When there is a stock-market boom, and everyone is scrambling for common stocks, take all your common stocks and sell them. Take the proceeds and buy conservative bonds. No doubt the stocks you sold will go higher. Pay no attention to this-- just wait for the depression which will come sooner or later. When this depression-- or panic-- becomes a national catastrophe, sell out of the bonds (perhaps at a loss) and buy back the stocks. No doubt the stocks will go still lower. Again pay no attention. Wait for the next boom. Continue to repeat this operation as long as you live, and you'll have the pleasure of dying rich.
Fred
Schwed Jr, Where Are The Customers' Yachts ?, 1940
Mr
Schweb interesting observation in the second half of the paragraph in which he notes that when you sell out of bonds to buy equity, you maybe selling at a loss. Graham notes the same thing in both the Intelligent Investor and the Security Analysis. The point here is that good corporate bonds will not save you when the market turns down in times of maxmum fear.
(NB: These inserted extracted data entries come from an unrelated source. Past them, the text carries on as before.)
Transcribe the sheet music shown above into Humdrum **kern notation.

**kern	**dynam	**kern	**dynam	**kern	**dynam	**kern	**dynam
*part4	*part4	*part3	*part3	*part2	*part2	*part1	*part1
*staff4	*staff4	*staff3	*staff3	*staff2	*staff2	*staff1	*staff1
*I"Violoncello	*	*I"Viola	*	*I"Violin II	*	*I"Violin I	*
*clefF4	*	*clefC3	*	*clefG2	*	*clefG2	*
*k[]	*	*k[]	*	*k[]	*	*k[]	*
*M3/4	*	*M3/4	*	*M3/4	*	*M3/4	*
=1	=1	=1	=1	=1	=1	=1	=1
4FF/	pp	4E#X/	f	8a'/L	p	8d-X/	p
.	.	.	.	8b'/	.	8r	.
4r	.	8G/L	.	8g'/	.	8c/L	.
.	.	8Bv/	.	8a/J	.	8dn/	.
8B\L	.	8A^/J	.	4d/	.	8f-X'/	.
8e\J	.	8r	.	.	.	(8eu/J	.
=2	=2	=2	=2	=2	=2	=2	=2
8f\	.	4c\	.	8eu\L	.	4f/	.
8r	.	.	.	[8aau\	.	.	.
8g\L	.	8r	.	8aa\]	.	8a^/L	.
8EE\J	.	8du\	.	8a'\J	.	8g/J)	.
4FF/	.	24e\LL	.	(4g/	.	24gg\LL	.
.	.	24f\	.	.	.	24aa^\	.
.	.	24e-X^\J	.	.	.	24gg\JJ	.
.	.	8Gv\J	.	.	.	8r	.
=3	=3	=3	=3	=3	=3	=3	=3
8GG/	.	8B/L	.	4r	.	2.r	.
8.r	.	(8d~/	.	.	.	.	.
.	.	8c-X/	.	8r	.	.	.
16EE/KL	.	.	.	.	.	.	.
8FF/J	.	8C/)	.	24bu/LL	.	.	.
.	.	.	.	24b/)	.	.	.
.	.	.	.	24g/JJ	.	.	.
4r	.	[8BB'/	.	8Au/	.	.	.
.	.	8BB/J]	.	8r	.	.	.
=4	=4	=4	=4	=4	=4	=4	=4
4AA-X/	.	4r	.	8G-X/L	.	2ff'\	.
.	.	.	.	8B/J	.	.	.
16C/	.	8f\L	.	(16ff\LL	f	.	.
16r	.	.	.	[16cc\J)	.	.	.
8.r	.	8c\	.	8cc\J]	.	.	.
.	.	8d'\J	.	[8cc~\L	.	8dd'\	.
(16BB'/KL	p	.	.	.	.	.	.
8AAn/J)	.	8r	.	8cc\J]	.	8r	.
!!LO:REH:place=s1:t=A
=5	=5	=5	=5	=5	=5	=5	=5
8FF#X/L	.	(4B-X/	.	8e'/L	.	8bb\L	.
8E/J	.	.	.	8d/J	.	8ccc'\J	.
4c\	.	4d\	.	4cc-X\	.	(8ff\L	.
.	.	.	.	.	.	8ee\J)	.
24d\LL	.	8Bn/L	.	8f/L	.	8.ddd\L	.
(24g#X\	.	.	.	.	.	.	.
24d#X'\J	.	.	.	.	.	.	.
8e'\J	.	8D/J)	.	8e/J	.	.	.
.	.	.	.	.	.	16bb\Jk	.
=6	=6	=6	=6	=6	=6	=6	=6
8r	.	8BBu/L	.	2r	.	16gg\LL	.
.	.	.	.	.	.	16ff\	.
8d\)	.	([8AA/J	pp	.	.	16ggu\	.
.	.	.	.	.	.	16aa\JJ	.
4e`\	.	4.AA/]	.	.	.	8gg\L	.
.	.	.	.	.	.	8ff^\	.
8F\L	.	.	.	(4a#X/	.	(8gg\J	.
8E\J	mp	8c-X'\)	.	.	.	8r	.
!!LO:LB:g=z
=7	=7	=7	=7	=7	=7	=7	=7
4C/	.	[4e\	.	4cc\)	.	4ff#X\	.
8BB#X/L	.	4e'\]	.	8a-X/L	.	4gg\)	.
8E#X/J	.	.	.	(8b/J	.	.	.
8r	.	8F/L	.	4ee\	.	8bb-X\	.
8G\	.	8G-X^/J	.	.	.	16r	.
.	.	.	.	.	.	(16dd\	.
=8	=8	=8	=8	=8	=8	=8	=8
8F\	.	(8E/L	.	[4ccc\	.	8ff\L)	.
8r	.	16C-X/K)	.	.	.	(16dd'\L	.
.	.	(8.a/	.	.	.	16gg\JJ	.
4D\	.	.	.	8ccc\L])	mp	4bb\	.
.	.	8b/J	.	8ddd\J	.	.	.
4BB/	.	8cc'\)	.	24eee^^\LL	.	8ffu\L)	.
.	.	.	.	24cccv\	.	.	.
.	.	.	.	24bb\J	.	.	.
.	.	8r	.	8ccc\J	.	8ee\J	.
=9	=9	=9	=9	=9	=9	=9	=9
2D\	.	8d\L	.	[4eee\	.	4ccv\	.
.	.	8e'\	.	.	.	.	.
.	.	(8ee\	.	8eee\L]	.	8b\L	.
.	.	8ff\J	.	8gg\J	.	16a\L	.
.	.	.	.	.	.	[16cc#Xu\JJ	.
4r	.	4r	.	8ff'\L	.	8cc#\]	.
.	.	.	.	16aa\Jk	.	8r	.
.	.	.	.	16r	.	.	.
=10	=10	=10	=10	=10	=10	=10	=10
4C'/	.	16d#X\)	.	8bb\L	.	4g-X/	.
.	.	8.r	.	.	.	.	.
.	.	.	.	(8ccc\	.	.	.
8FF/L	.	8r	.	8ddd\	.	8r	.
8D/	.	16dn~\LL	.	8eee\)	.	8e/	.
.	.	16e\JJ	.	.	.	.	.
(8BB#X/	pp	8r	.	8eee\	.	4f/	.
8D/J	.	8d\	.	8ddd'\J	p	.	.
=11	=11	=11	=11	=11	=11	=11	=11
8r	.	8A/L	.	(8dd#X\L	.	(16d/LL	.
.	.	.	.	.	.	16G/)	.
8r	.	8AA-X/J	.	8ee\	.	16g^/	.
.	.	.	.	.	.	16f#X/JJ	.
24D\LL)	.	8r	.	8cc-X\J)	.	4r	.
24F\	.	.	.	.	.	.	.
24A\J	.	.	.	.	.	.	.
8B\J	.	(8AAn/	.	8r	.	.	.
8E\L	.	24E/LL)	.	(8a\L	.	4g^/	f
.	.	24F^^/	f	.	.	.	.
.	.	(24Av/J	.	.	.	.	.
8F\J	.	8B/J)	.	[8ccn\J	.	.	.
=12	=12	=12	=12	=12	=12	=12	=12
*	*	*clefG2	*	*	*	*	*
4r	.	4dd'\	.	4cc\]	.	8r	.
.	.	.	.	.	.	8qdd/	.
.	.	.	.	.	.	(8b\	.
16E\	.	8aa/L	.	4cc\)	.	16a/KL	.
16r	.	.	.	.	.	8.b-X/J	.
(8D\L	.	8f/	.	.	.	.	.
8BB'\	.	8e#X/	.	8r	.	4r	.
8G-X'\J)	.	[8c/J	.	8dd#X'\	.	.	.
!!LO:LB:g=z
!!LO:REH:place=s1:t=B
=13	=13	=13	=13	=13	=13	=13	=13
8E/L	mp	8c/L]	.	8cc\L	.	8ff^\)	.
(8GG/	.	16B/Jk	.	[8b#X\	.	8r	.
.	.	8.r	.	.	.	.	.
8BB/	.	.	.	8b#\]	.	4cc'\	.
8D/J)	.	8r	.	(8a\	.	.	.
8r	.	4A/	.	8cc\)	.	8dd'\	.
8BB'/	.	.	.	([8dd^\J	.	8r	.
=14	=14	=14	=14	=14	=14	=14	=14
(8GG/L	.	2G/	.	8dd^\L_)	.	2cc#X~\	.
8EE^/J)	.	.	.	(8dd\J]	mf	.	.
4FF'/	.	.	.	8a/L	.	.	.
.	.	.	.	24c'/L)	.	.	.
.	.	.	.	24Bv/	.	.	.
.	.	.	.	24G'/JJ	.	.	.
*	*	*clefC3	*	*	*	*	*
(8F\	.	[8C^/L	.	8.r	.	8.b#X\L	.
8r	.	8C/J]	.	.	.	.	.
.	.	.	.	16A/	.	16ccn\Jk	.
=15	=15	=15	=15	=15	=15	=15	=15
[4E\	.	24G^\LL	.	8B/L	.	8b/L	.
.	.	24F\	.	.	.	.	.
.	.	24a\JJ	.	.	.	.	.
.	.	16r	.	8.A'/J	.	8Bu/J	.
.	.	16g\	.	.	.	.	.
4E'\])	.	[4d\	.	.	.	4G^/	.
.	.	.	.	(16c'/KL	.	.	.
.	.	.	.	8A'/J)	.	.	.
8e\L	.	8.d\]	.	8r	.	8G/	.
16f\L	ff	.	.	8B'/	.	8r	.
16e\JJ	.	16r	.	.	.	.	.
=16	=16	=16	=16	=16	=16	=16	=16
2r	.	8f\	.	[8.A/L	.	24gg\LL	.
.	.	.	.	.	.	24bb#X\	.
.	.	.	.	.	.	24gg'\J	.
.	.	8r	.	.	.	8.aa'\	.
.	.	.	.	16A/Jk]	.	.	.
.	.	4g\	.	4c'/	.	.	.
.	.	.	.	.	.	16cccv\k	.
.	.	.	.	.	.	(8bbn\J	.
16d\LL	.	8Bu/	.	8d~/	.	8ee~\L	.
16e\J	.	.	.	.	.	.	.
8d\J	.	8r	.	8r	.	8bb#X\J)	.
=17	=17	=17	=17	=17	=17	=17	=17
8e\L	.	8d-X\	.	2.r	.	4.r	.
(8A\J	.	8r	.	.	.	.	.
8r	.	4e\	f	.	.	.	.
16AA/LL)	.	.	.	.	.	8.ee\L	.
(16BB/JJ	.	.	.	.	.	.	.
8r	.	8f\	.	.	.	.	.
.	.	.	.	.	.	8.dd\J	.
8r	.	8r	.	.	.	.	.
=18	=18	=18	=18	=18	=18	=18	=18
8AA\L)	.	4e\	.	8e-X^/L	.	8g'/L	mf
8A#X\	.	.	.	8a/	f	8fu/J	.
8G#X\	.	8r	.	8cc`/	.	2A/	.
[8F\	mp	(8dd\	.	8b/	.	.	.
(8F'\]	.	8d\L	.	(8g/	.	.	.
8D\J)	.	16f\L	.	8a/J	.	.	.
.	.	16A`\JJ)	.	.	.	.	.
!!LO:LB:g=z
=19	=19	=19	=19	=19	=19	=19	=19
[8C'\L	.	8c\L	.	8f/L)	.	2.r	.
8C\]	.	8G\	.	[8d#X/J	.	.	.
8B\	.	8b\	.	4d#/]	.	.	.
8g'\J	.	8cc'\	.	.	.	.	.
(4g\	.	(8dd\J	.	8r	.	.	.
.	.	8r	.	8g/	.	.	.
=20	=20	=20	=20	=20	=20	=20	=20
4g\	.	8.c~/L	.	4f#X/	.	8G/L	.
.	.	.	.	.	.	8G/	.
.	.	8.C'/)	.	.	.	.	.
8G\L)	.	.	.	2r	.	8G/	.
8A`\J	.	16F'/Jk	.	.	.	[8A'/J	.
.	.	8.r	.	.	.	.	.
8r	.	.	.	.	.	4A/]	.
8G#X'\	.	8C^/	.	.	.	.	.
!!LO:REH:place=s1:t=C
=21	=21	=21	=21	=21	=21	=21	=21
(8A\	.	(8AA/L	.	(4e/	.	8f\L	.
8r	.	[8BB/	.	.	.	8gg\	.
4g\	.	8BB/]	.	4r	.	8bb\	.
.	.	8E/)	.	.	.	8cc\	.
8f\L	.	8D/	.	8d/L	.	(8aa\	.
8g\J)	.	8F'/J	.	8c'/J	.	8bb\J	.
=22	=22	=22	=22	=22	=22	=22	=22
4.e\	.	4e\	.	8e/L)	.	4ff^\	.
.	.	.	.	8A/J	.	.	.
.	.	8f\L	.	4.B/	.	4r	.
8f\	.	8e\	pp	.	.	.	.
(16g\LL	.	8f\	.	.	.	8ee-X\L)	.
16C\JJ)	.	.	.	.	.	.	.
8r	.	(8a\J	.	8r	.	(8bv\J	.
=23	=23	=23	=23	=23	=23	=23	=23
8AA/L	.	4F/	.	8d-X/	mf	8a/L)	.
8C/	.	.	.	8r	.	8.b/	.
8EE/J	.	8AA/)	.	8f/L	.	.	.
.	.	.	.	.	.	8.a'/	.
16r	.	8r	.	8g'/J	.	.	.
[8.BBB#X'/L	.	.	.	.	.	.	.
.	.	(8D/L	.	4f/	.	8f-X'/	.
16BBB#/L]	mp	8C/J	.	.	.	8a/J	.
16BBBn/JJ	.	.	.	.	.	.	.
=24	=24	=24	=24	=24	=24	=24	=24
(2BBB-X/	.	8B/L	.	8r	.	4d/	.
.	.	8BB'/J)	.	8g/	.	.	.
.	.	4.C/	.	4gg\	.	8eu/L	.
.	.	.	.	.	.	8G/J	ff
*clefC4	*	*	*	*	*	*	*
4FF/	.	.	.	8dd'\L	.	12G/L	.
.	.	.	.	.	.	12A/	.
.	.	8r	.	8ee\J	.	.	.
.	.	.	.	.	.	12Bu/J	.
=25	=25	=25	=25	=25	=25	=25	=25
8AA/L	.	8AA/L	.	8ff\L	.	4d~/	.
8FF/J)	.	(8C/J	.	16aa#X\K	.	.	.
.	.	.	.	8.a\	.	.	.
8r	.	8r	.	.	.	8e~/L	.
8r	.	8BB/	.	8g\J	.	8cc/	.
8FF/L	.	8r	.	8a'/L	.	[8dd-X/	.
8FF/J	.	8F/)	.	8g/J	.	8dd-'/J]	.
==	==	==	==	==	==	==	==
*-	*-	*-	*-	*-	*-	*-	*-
Mr Schweb is also assuming that the loss will be smaller compared to the loss on equity. This is probably true provided you have chosen the bonds well.
A better alternative that might
actually go up when national calamity strikes is government treasuries. It is interesting to note that Buffet did exactly that with his own personal portfolio. This came to light when he penned an article in the New York times in 2008. In the article advising readers to buy
America, he also mentions that his entire portfolio was in US treasuries.